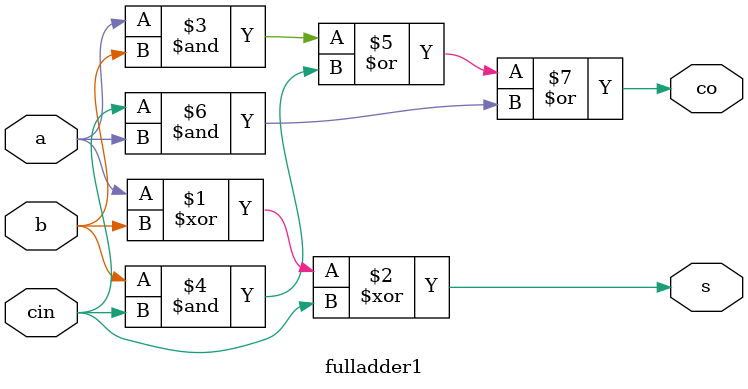
<source format=v>
`timescale 1ns / 1ps


module fulladder1(
    input a,b,cin,
    output s,co
    );
    assign s=a^b^cin,
           co=(a&b)|(b&cin)|(cin&a);
endmodule

</source>
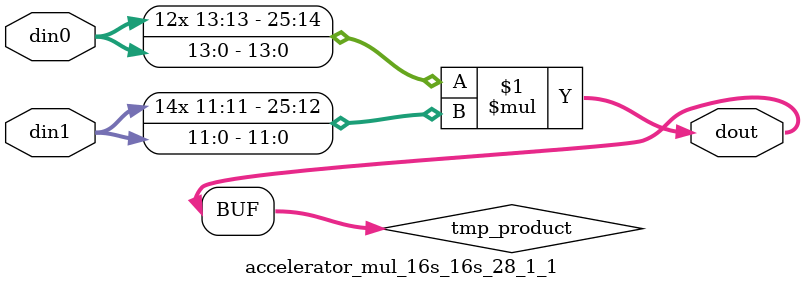
<source format=v>

`timescale 1 ns / 1 ps

 module accelerator_mul_16s_16s_28_1_1(din0, din1, dout);
parameter ID = 1;
parameter NUM_STAGE = 0;
parameter din0_WIDTH = 14;
parameter din1_WIDTH = 12;
parameter dout_WIDTH = 26;

input [din0_WIDTH - 1 : 0] din0; 
input [din1_WIDTH - 1 : 0] din1; 
output [dout_WIDTH - 1 : 0] dout;

wire signed [dout_WIDTH - 1 : 0] tmp_product;



























assign tmp_product = $signed(din0) * $signed(din1);








assign dout = tmp_product;





















endmodule

</source>
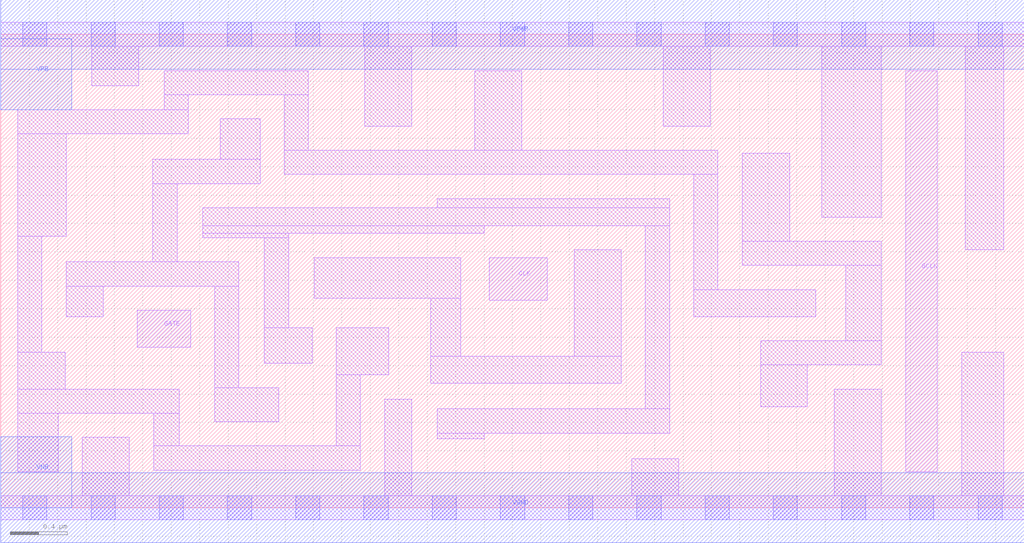
<source format=lef>
# Copyright 2020 The SkyWater PDK Authors
#
# Licensed under the Apache License, Version 2.0 (the "License");
# you may not use this file except in compliance with the License.
# You may obtain a copy of the License at
#
#     https://www.apache.org/licenses/LICENSE-2.0
#
# Unless required by applicable law or agreed to in writing, software
# distributed under the License is distributed on an "AS IS" BASIS,
# WITHOUT WARRANTIES OR CONDITIONS OF ANY KIND, either express or implied.
# See the License for the specific language governing permissions and
# limitations under the License.
#
# SPDX-License-Identifier: Apache-2.0

VERSION 5.5 ;
NAMESCASESENSITIVE ON ;
BUSBITCHARS "[]" ;
DIVIDERCHAR "/" ;
MACRO sky130_fd_sc_lp__dlclkp_2
  CLASS CORE ;
  SOURCE USER ;
  ORIGIN  0.000000  0.000000 ;
  SIZE  7.200000 BY  3.330000 ;
  SYMMETRY X Y R90 ;
  SITE unit ;
  PIN GATE
    ANTENNAGATEAREA  0.159000 ;
    DIRECTION INPUT ;
    USE SIGNAL ;
    PORT
      LAYER li1 ;
        RECT 0.960000 1.130000 1.335000 1.390000 ;
    END
  END GATE
  PIN GCLK
    ANTENNADIFFAREA  0.588000 ;
    DIRECTION OUTPUT ;
    USE SIGNAL ;
    PORT
      LAYER li1 ;
        RECT 6.365000 0.255000 6.590000 3.075000 ;
    END
  END GCLK
  PIN CLK
    ANTENNAGATEAREA  0.318000 ;
    DIRECTION INPUT ;
    USE CLOCK ;
    PORT
      LAYER li1 ;
        RECT 3.435000 1.460000 3.845000 1.760000 ;
    END
  END CLK
  PIN VGND
    DIRECTION INOUT ;
    USE GROUND ;
    PORT
      LAYER met1 ;
        RECT 0.000000 -0.245000 7.200000 0.245000 ;
    END
  END VGND
  PIN VNB
    DIRECTION INOUT ;
    USE GROUND ;
    PORT
    END
  END VNB
  PIN VPB
    DIRECTION INOUT ;
    USE POWER ;
    PORT
    END
  END VPB
  PIN VNB
    DIRECTION INOUT ;
    USE GROUND ;
    PORT
      LAYER met1 ;
        RECT 0.000000 0.000000 0.500000 0.500000 ;
    END
  END VNB
  PIN VPB
    DIRECTION INOUT ;
    USE POWER ;
    PORT
      LAYER met1 ;
        RECT 0.000000 2.800000 0.500000 3.300000 ;
    END
  END VPB
  PIN VPWR
    DIRECTION INOUT ;
    USE POWER ;
    PORT
      LAYER met1 ;
        RECT 0.000000 3.085000 7.200000 3.575000 ;
    END
  END VPWR
  OBS
    LAYER li1 ;
      RECT 0.000000 -0.085000 7.200000 0.085000 ;
      RECT 0.000000  3.245000 7.200000 3.415000 ;
      RECT 0.120000  0.255000 0.405000 0.665000 ;
      RECT 0.120000  0.665000 1.255000 0.835000 ;
      RECT 0.120000  0.835000 0.455000 1.095000 ;
      RECT 0.120000  1.095000 0.290000 1.910000 ;
      RECT 0.120000  1.910000 0.460000 2.630000 ;
      RECT 0.120000  2.630000 1.320000 2.800000 ;
      RECT 0.460000  1.345000 0.720000 1.560000 ;
      RECT 0.460000  1.560000 1.675000 1.730000 ;
      RECT 0.575000  0.085000 0.905000 0.495000 ;
      RECT 0.640000  2.970000 0.970000 3.245000 ;
      RECT 1.070000  1.730000 1.240000 2.280000 ;
      RECT 1.070000  2.280000 1.825000 2.450000 ;
      RECT 1.075000  0.265000 2.530000 0.435000 ;
      RECT 1.075000  0.435000 1.255000 0.665000 ;
      RECT 1.150000  2.800000 1.320000 2.905000 ;
      RECT 1.150000  2.905000 2.165000 3.075000 ;
      RECT 1.420000  1.900000 2.025000 1.930000 ;
      RECT 1.420000  1.930000 3.400000 1.985000 ;
      RECT 1.420000  1.985000 4.705000 2.110000 ;
      RECT 1.505000  0.605000 1.955000 0.845000 ;
      RECT 1.505000  0.845000 1.675000 1.560000 ;
      RECT 1.545000  2.450000 1.825000 2.735000 ;
      RECT 1.855000  1.015000 2.190000 1.265000 ;
      RECT 1.855000  1.265000 2.025000 1.900000 ;
      RECT 1.995000  2.345000 5.045000 2.515000 ;
      RECT 1.995000  2.515000 2.165000 2.905000 ;
      RECT 2.205000  1.475000 3.235000 1.760000 ;
      RECT 2.360000  0.435000 2.530000 0.935000 ;
      RECT 2.360000  0.935000 2.730000 1.265000 ;
      RECT 2.560000  2.685000 2.890000 3.245000 ;
      RECT 2.700000  0.085000 2.890000 0.765000 ;
      RECT 3.025000  0.875000 4.365000 1.065000 ;
      RECT 3.025000  1.065000 3.235000 1.475000 ;
      RECT 3.070000  0.485000 3.400000 0.525000 ;
      RECT 3.070000  0.525000 4.705000 0.695000 ;
      RECT 3.070000  2.110000 4.705000 2.175000 ;
      RECT 3.335000  2.515000 3.665000 3.075000 ;
      RECT 4.035000  1.065000 4.365000 1.815000 ;
      RECT 4.440000  0.085000 4.770000 0.345000 ;
      RECT 4.535000  0.695000 4.705000 1.985000 ;
      RECT 4.660000  2.685000 4.990000 3.245000 ;
      RECT 4.875000  1.345000 5.735000 1.535000 ;
      RECT 4.875000  1.535000 5.045000 2.345000 ;
      RECT 5.215000  1.705000 6.195000 1.875000 ;
      RECT 5.215000  1.875000 5.550000 2.495000 ;
      RECT 5.345000  0.710000 5.675000 1.005000 ;
      RECT 5.345000  1.005000 6.195000 1.175000 ;
      RECT 5.775000  2.045000 6.195000 3.245000 ;
      RECT 5.865000  0.085000 6.195000 0.835000 ;
      RECT 5.945000  1.175000 6.195000 1.705000 ;
      RECT 6.760000  0.085000 7.055000 1.095000 ;
      RECT 6.785000  1.815000 7.055000 3.245000 ;
    LAYER mcon ;
      RECT 0.155000 -0.085000 0.325000 0.085000 ;
      RECT 0.155000  3.245000 0.325000 3.415000 ;
      RECT 0.635000 -0.085000 0.805000 0.085000 ;
      RECT 0.635000  3.245000 0.805000 3.415000 ;
      RECT 1.115000 -0.085000 1.285000 0.085000 ;
      RECT 1.115000  3.245000 1.285000 3.415000 ;
      RECT 1.595000 -0.085000 1.765000 0.085000 ;
      RECT 1.595000  3.245000 1.765000 3.415000 ;
      RECT 2.075000 -0.085000 2.245000 0.085000 ;
      RECT 2.075000  3.245000 2.245000 3.415000 ;
      RECT 2.555000 -0.085000 2.725000 0.085000 ;
      RECT 2.555000  3.245000 2.725000 3.415000 ;
      RECT 3.035000 -0.085000 3.205000 0.085000 ;
      RECT 3.035000  3.245000 3.205000 3.415000 ;
      RECT 3.515000 -0.085000 3.685000 0.085000 ;
      RECT 3.515000  3.245000 3.685000 3.415000 ;
      RECT 3.995000 -0.085000 4.165000 0.085000 ;
      RECT 3.995000  3.245000 4.165000 3.415000 ;
      RECT 4.475000 -0.085000 4.645000 0.085000 ;
      RECT 4.475000  3.245000 4.645000 3.415000 ;
      RECT 4.955000 -0.085000 5.125000 0.085000 ;
      RECT 4.955000  3.245000 5.125000 3.415000 ;
      RECT 5.435000 -0.085000 5.605000 0.085000 ;
      RECT 5.435000  3.245000 5.605000 3.415000 ;
      RECT 5.915000 -0.085000 6.085000 0.085000 ;
      RECT 5.915000  3.245000 6.085000 3.415000 ;
      RECT 6.395000 -0.085000 6.565000 0.085000 ;
      RECT 6.395000  3.245000 6.565000 3.415000 ;
      RECT 6.875000 -0.085000 7.045000 0.085000 ;
      RECT 6.875000  3.245000 7.045000 3.415000 ;
  END
END sky130_fd_sc_lp__dlclkp_2
END LIBRARY

</source>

Description of the task:
Scan the entries above for the string "timescale" and copy each line containing it.

Written response:
`timescale 1ns / 1ps
`timescale 1 ns / 1 ps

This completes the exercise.